START Data provided
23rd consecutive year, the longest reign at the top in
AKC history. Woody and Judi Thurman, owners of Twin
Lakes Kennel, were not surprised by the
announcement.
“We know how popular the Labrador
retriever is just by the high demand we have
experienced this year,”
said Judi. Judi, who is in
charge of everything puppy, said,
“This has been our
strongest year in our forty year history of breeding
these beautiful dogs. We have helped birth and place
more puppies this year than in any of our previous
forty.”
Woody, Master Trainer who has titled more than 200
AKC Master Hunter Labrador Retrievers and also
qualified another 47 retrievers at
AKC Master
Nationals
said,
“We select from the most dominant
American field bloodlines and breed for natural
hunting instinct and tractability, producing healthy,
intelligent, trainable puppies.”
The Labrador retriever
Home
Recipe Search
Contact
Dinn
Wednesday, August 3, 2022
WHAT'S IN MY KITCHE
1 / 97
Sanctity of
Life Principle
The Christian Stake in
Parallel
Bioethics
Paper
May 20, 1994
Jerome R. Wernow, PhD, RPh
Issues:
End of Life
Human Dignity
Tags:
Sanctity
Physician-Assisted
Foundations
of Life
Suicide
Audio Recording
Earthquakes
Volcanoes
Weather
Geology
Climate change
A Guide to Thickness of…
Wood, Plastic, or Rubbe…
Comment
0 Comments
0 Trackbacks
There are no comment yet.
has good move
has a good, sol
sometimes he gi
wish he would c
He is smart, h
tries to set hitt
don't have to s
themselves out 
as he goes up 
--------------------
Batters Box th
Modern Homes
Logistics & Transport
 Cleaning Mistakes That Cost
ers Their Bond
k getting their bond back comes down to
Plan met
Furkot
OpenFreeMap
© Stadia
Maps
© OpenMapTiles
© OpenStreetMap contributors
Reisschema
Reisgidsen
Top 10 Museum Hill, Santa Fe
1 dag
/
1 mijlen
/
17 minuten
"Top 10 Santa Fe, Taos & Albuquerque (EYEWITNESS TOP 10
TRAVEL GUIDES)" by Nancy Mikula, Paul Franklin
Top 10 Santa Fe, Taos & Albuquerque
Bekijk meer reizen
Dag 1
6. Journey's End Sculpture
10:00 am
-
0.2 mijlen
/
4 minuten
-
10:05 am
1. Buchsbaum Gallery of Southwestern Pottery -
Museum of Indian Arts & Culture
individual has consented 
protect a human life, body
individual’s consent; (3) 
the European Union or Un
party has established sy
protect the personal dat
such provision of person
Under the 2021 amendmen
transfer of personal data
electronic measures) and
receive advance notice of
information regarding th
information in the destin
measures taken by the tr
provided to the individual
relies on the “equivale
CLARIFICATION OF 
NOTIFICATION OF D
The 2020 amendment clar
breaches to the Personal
END Data provided
> [What you have to do]: Substitute "miles" for every "mijlen" in the records above, and give all their lines back with nothing else altered.

> [Result of this task]:
23rd consecutive year, the longest reign at the top in
AKC history. Woody and Judi Thurman, owners of Twin
Lakes Kennel, were not surprised by the
announcement.
“We know how popular the Labrador
retriever is just by the high demand we have
experienced this year,”
said Judi. Judi, who is in
charge of everything puppy, said,
“This has been our
strongest year in our forty year history of breeding
these beautiful dogs. We have helped birth and place
more puppies this year than in any of our previous
forty.”
Woody, Master Trainer who has titled more than 200
AKC Master Hunter Labrador Retrievers and also
qualified another 47 retrievers at
AKC Master
Nationals
said,
“We select from the most dominant
American field bloodlines and breed for natural
hunting instinct and tractability, producing healthy,
intelligent, trainable puppies.”
The Labrador retriever
Home
Recipe Search
Contact
Dinn
Wednesday, August 3, 2022
WHAT'S IN MY KITCHE
1 / 97
Sanctity of
Life Principle
The Christian Stake in
Parallel
Bioethics
Paper
May 20, 1994
Jerome R. Wernow, PhD, RPh
Issues:
End of Life
Human Dignity
Tags:
Sanctity
Physician-Assisted
Foundations
of Life
Suicide
Audio Recording
Earthquakes
Volcanoes
Weather
Geology
Climate change
A Guide to Thickness of…
Wood, Plastic, or Rubbe…
Comment
0 Comments
0 Trackbacks
There are no comment yet.
has good move
has a good, sol
sometimes he gi
wish he would c
He is smart, h
tries to set hitt
don't have to s
themselves out 
as he goes up 
--------------------
Batters Box th
Modern Homes
Logistics & Transport
 Cleaning Mistakes That Cost
ers Their Bond
k getting their bond back comes down to
Plan met
Furkot
OpenFreeMap
© Stadia
Maps
© OpenMapTiles
© OpenStreetMap contributors
Reisschema
Reisgidsen
Top 10 Museum Hill, Santa Fe
1 dag
/
1 miles
/
17 minuten
"Top 10 Santa Fe, Taos & Albuquerque (EYEWITNESS TOP 10
TRAVEL GUIDES)" by Nancy Mikula, Paul Franklin
Top 10 Santa Fe, Taos & Albuquerque
Bekijk meer reizen
Dag 1
6. Journey's End Sculpture
10:00 am
-
0.2 miles
/
4 minuten
-
10:05 am
1. Buchsbaum Gallery of Southwestern Pottery -
Museum of Indian Arts & Culture
individual has consented 
protect a human life, body
individual’s consent; (3) 
the European Union or Un
party has established sy
protect the personal dat
such provision of person
Under the 2021 amendmen
transfer of personal data
electronic measures) and
receive advance notice of
information regarding th
information in the destin
measures taken by the tr
provided to the individual
relies on the “equivale
CLARIFICATION OF 
NOTIFICATION OF D
The 2020 amendment clar
breaches to the Personal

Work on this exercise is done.